# [Items from a data source]
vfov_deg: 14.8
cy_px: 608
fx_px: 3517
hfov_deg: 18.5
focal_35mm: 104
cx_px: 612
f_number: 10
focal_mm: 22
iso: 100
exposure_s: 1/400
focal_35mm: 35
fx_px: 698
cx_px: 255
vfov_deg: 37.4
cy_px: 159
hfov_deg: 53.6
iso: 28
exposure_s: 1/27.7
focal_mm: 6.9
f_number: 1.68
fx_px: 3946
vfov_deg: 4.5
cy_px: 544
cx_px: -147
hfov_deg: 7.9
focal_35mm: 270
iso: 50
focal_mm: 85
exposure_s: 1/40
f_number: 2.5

--

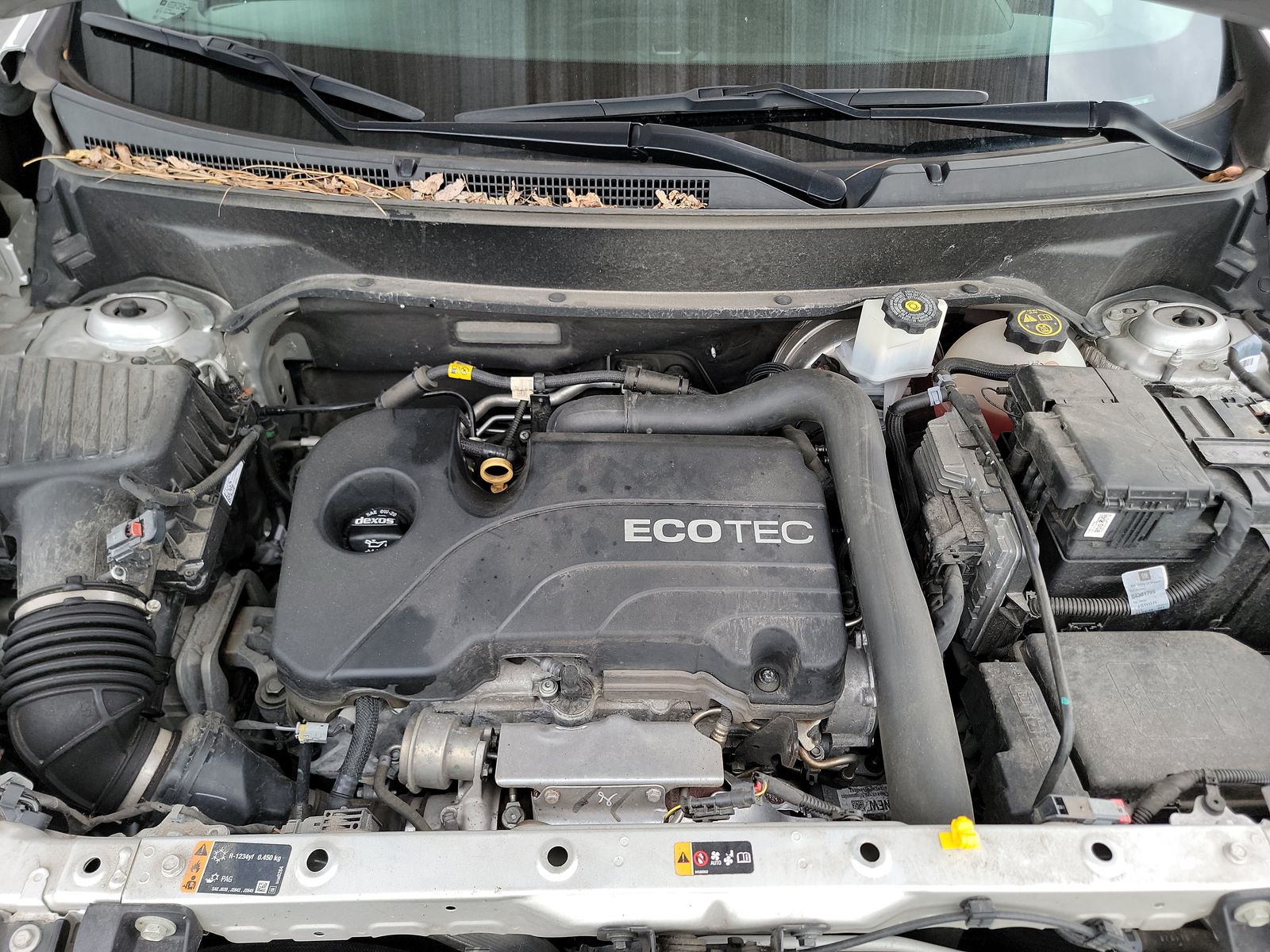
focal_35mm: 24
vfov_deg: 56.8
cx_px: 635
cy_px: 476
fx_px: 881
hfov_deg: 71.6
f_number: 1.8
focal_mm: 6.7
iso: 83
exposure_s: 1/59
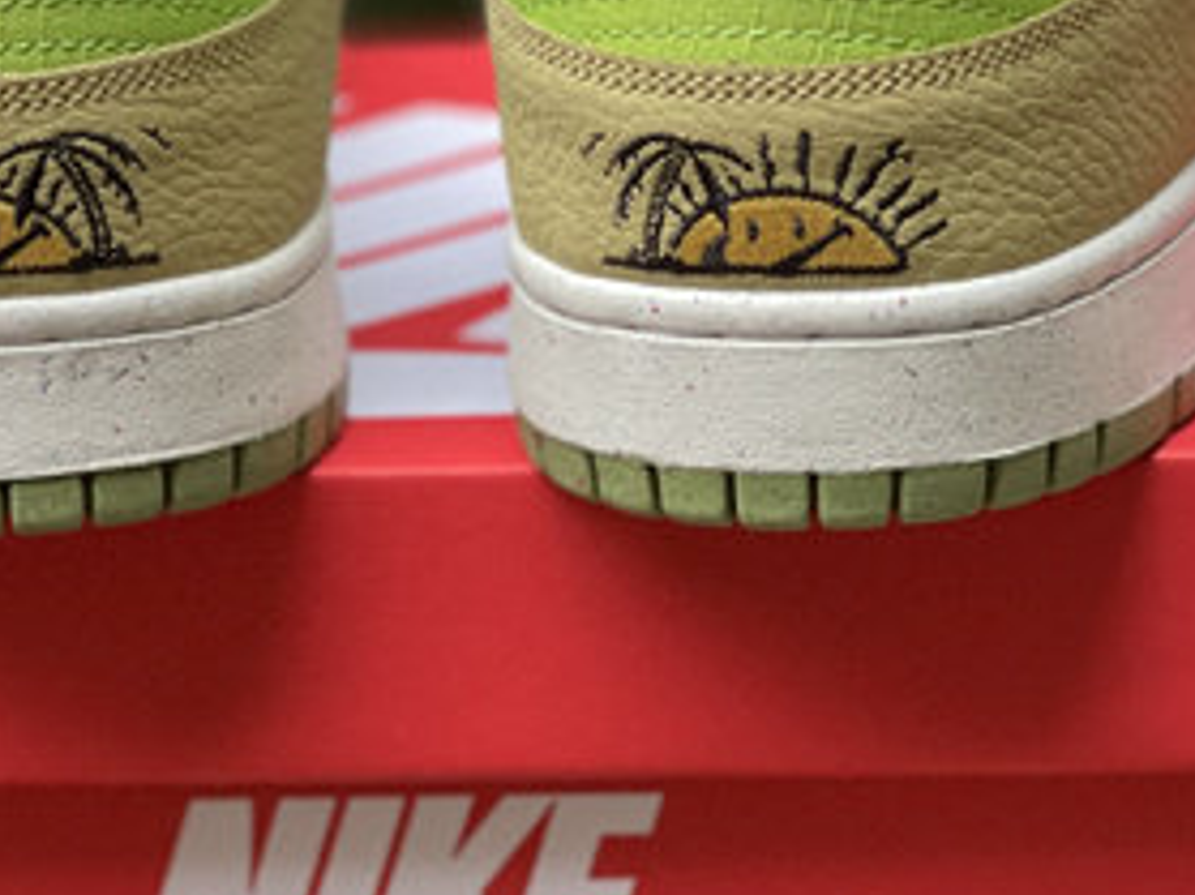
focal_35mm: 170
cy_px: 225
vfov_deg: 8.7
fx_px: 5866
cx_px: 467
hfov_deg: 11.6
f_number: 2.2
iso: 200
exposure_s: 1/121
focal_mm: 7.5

# [WHAT TO PRODUCE]
Using the data above, reproduce exactly the lines from the line that contains "exposure_s: 1/400" through the line that contains "f_number: 2.5", including both.

# [RESULT OF THE TASK]
exposure_s: 1/400
focal_35mm: 35
fx_px: 698
cx_px: 255
vfov_deg: 37.4
cy_px: 159
hfov_deg: 53.6
iso: 28
exposure_s: 1/27.7
focal_mm: 6.9
f_number: 1.68
fx_px: 3946
vfov_deg: 4.5
cy_px: 544
cx_px: -147
hfov_deg: 7.9
focal_35mm: 270
iso: 50
focal_mm: 85
exposure_s: 1/40
f_number: 2.5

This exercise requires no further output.